> AIM OF THE EXERCISE
Will you transcribe all the entries word for word, skipping the pictures they hold?

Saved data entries
◇ ◇ ◇ ◇ ◇

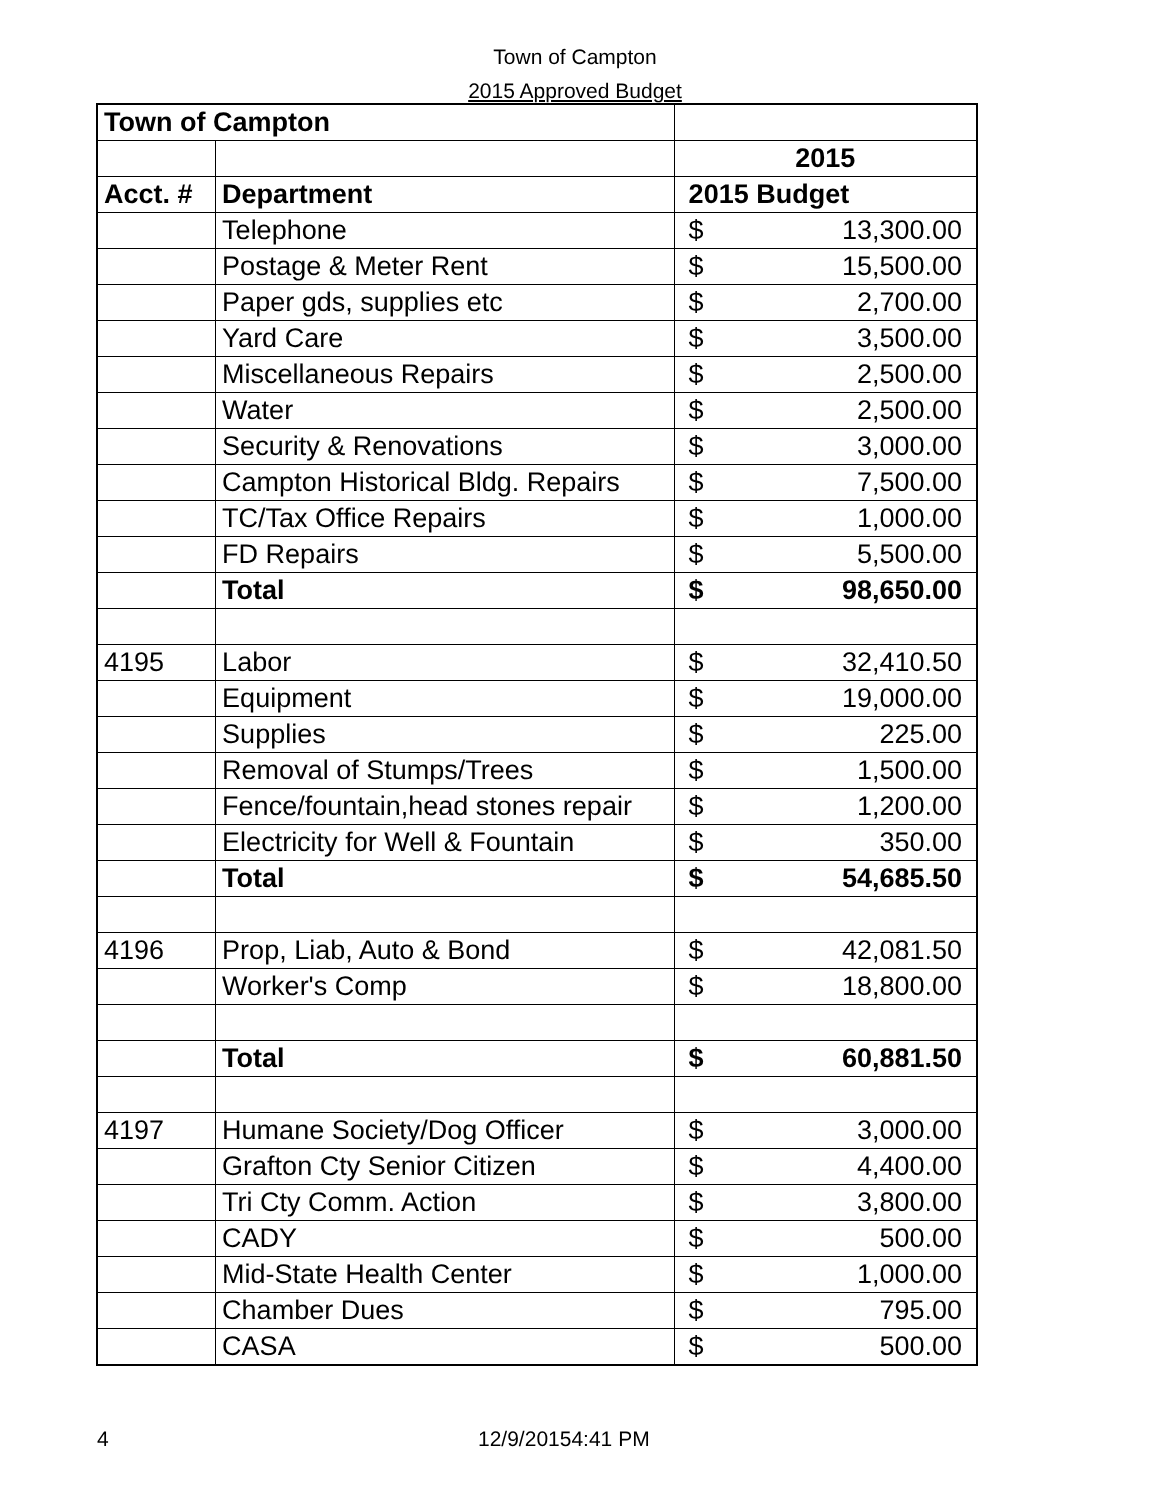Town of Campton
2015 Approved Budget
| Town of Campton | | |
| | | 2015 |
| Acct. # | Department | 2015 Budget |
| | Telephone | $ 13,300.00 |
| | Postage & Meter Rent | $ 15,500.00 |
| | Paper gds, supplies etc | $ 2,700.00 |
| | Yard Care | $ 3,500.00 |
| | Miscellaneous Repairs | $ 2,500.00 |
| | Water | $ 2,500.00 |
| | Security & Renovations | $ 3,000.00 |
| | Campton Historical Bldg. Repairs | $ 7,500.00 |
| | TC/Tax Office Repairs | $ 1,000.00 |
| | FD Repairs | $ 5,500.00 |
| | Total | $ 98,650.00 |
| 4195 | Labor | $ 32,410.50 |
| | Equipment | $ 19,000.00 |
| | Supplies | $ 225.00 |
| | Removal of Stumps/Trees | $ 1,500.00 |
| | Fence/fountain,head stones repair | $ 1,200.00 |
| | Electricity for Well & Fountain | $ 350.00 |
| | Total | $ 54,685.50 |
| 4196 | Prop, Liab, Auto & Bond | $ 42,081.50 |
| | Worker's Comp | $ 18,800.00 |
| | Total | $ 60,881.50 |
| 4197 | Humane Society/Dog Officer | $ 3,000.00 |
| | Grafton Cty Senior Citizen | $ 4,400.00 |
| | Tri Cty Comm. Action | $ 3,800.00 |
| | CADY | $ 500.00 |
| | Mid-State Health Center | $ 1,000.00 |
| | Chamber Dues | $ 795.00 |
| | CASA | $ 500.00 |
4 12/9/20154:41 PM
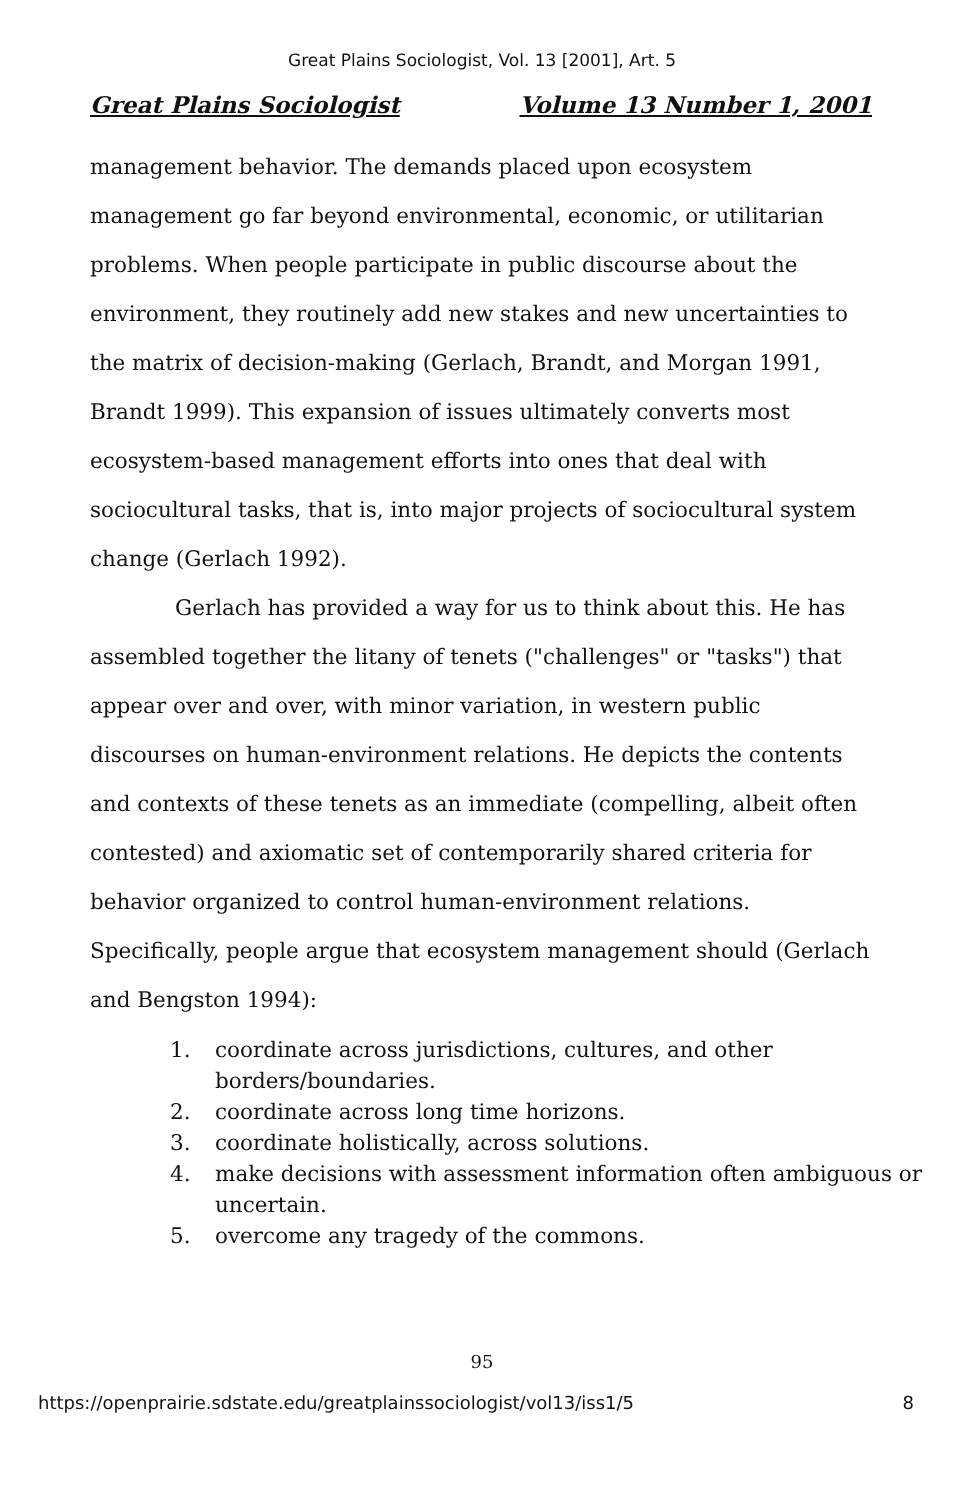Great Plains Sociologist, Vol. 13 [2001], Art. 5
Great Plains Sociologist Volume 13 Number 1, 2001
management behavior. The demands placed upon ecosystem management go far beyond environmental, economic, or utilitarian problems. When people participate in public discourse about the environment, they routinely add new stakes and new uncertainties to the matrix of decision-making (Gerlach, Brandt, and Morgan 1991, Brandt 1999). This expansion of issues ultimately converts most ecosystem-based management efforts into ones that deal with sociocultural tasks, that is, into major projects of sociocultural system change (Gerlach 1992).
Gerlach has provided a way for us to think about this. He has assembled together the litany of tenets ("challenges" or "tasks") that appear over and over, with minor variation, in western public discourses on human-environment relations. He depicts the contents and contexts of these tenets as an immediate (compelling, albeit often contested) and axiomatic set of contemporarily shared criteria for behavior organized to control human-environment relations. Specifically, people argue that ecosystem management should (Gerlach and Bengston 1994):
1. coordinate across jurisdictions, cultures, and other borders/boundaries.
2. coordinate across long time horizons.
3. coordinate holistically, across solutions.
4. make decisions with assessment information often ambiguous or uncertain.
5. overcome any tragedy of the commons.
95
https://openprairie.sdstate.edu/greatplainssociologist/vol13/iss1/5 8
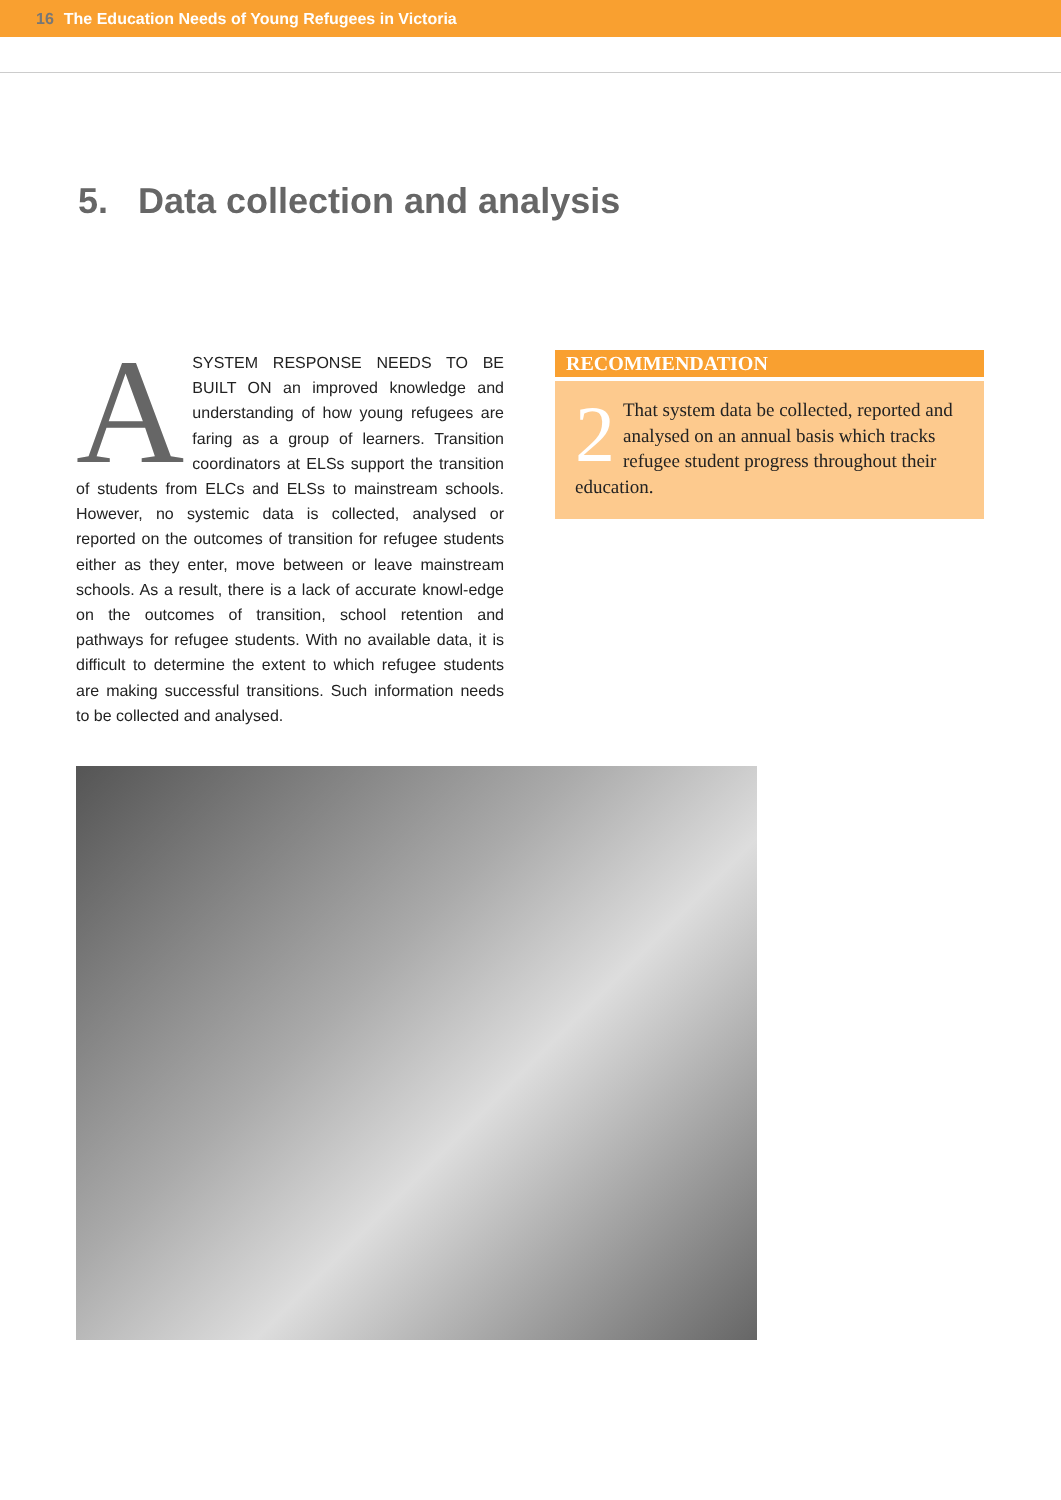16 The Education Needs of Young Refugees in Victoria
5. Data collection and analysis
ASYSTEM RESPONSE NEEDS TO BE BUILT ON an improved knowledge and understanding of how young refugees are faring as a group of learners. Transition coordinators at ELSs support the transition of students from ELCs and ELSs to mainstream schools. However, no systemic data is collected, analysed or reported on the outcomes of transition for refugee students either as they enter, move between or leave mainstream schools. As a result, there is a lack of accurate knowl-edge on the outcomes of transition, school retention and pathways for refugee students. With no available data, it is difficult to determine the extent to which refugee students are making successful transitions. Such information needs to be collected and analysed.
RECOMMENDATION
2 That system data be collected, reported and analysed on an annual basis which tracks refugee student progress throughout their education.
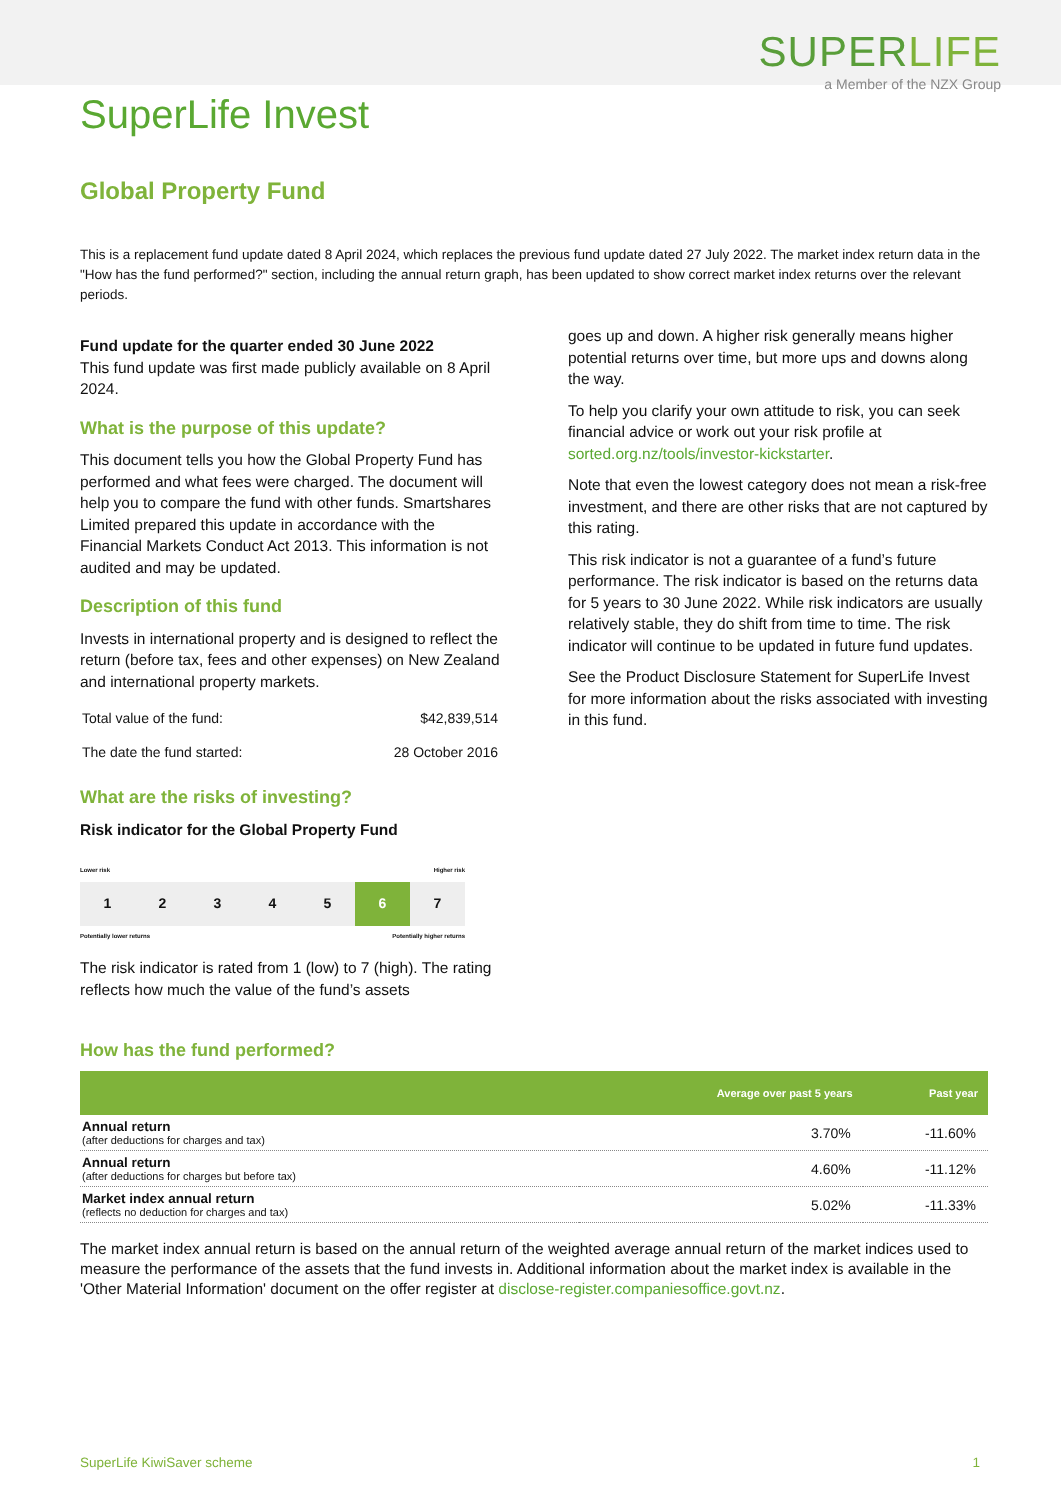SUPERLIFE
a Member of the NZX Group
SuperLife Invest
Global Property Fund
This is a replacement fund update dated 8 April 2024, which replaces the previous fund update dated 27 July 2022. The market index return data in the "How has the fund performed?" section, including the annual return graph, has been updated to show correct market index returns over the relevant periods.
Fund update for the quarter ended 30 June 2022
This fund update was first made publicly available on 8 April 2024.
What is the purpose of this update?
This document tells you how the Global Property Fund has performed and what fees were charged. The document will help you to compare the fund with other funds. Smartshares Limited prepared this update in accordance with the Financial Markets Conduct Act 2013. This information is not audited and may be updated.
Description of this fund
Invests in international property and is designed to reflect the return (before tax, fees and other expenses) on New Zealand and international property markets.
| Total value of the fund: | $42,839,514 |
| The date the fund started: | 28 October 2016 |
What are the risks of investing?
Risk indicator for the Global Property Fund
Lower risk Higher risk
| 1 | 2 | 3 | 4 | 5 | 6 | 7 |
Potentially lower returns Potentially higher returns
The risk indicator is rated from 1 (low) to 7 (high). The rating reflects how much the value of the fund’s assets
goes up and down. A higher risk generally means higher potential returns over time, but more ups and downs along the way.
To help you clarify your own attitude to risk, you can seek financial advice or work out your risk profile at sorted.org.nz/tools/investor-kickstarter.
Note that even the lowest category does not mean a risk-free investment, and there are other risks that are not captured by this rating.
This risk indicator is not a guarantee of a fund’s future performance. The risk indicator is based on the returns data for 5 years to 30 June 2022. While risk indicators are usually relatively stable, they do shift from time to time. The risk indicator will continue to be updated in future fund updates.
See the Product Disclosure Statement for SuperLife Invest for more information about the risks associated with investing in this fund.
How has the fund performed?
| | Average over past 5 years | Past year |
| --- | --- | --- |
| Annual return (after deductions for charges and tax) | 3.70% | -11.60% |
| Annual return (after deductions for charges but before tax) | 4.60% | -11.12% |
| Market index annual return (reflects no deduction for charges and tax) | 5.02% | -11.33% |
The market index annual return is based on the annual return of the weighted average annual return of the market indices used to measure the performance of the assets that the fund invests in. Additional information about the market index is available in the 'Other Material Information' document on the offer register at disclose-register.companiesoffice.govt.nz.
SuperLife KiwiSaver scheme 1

◇ ◇ ◇ ◇ ◇

> RESULT
Town of Campton
2015 Approved Budget
| Town of Campton | | |
| | | 2015 |
| Acct. # | Department | 2015 Budget |
| | Telephone | $ 13,300.00 |
| | Postage & Meter Rent | $ 15,500.00 |
| | Paper gds, supplies etc | $ 2,700.00 |
| | Yard Care | $ 3,500.00 |
| | Miscellaneous Repairs | $ 2,500.00 |
| | Water | $ 2,500.00 |
| | Security & Renovations | $ 3,000.00 |
| | Campton Historical Bldg. Repairs | $ 7,500.00 |
| | TC/Tax Office Repairs | $ 1,000.00 |
| | FD Repairs | $ 5,500.00 |
| | Total | $ 98,650.00 |
| 4195 | Labor | $ 32,410.50 |
| | Equipment | $ 19,000.00 |
| | Supplies | $ 225.00 |
| | Removal of Stumps/Trees | $ 1,500.00 |
| | Fence/fountain,head stones repair | $ 1,200.00 |
| | Electricity for Well & Fountain | $ 350.00 |
| | Total | $ 54,685.50 |
| 4196 | Prop, Liab, Auto & Bond | $ 42,081.50 |
| | Worker's Comp | $ 18,800.00 |
| | Total | $ 60,881.50 |
| 4197 | Humane Society/Dog Officer | $ 3,000.00 |
| | Grafton Cty Senior Citizen | $ 4,400.00 |
| | Tri Cty Comm. Action | $ 3,800.00 |
| | CADY | $ 500.00 |
| | Mid-State Health Center | $ 1,000.00 |
| | Chamber Dues | $ 795.00 |
| | CASA | $ 500.00 |
4 12/9/20154:41 PM
Great Plains Sociologist, Vol. 13 [2001], Art. 5
Great Plains Sociologist Volume 13 Number 1, 2001
management behavior. The demands placed upon ecosystem management go far beyond environmental, economic, or utilitarian problems. When people participate in public discourse about the environment, they routinely add new stakes and new uncertainties to the matrix of decision-making (Gerlach, Brandt, and Morgan 1991, Brandt 1999). This expansion of issues ultimately converts most ecosystem-based management efforts into ones that deal with sociocultural tasks, that is, into major projects of sociocultural system change (Gerlach 1992).
Gerlach has provided a way for us to think about this. He has assembled together the litany of tenets ("challenges" or "tasks") that appear over and over, with minor variation, in western public discourses on human-environment relations. He depicts the contents and contexts of these tenets as an immediate (compelling, albeit often contested) and axiomatic set of contemporarily shared criteria for behavior organized to control human-environment relations. Specifically, people argue that ecosystem management should (Gerlach and Bengston 1994):
1. coordinate across jurisdictions, cultures, and other borders/boundaries.
2. coordinate across long time horizons.
3. coordinate holistically, across solutions.
4. make decisions with assessment information often ambiguous or uncertain.
5. overcome any tragedy of the commons.
95
https://openprairie.sdstate.edu/greatplainssociologist/vol13/iss1/5 8
16 The Education Needs of Young Refugees in Victoria
5. Data collection and analysis
ASYSTEM RESPONSE NEEDS TO BE BUILT ON an improved knowledge and understanding of how young refugees are faring as a group of learners. Transition coordinators at ELSs support the transition of students from ELCs and ELSs to mainstream schools. However, no systemic data is collected, analysed or reported on the outcomes of transition for refugee students either as they enter, move between or leave mainstream schools. As a result, there is a lack of accurate knowl-edge on the outcomes of transition, school retention and pathways for refugee students. With no available data, it is difficult to determine the extent to which refugee students are making successful transitions. Such information needs to be collected and analysed.
RECOMMENDATION
2 That system data be collected, reported and analysed on an annual basis which tracks refugee student progress throughout their education.
SUPERLIFE
a Member of the NZX Group
SuperLife Invest
Global Property Fund
This is a replacement fund update dated 8 April 2024, which replaces the previous fund update dated 27 July 2022. The market index return data in the "How has the fund performed?" section, including the annual return graph, has been updated to show correct market index returns over the relevant periods.
Fund update for the quarter ended 30 June 2022
This fund update was first made publicly available on 8 April 2024.
What is the purpose of this update?
This document tells you how the Global Property Fund has performed and what fees were charged. The document will help you to compare the fund with other funds. Smartshares Limited prepared this update in accordance with the Financial Markets Conduct Act 2013. This information is not audited and may be updated.
Description of this fund
Invests in international property and is designed to reflect the return (before tax, fees and other expenses) on New Zealand and international property markets.
| Total value of the fund: | $42,839,514 |
| The date the fund started: | 28 October 2016 |
What are the risks of investing?
Risk indicator for the Global Property Fund
Lower risk Higher risk
| 1 | 2 | 3 | 4 | 5 | 6 | 7 |
Potentially lower returns Potentially higher returns
The risk indicator is rated from 1 (low) to 7 (high). The rating reflects how much the value of the fund’s assets
goes up and down. A higher risk generally means higher potential returns over time, but more ups and downs along the way.
To help you clarify your own attitude to risk, you can seek financial advice or work out your risk profile at sorted.org.nz/tools/investor-kickstarter.
Note that even the lowest category does not mean a risk-free investment, and there are other risks that are not captured by this rating.
This risk indicator is not a guarantee of a fund’s future performance. The risk indicator is based on the returns data for 5 years to 30 June 2022. While risk indicators are usually relatively stable, they do shift from time to time. The risk indicator will continue to be updated in future fund updates.
See the Product Disclosure Statement for SuperLife Invest for more information about the risks associated with investing in this fund.
How has the fund performed?
| | Average over past 5 years | Past year |
| --- | --- | --- |
| Annual return (after deductions for charges and tax) | 3.70% | -11.60% |
| Annual return (after deductions for charges but before tax) | 4.60% | -11.12% |
| Market index annual return (reflects no deduction for charges and tax) | 5.02% | -11.33% |
The market index annual return is based on the annual return of the weighted average annual return of the market indices used to measure the performance of the assets that the fund invests in. Additional information about the market index is available in the 'Other Material Information' document on the offer register at disclose-register.companiesoffice.govt.nz.
SuperLife KiwiSaver scheme 1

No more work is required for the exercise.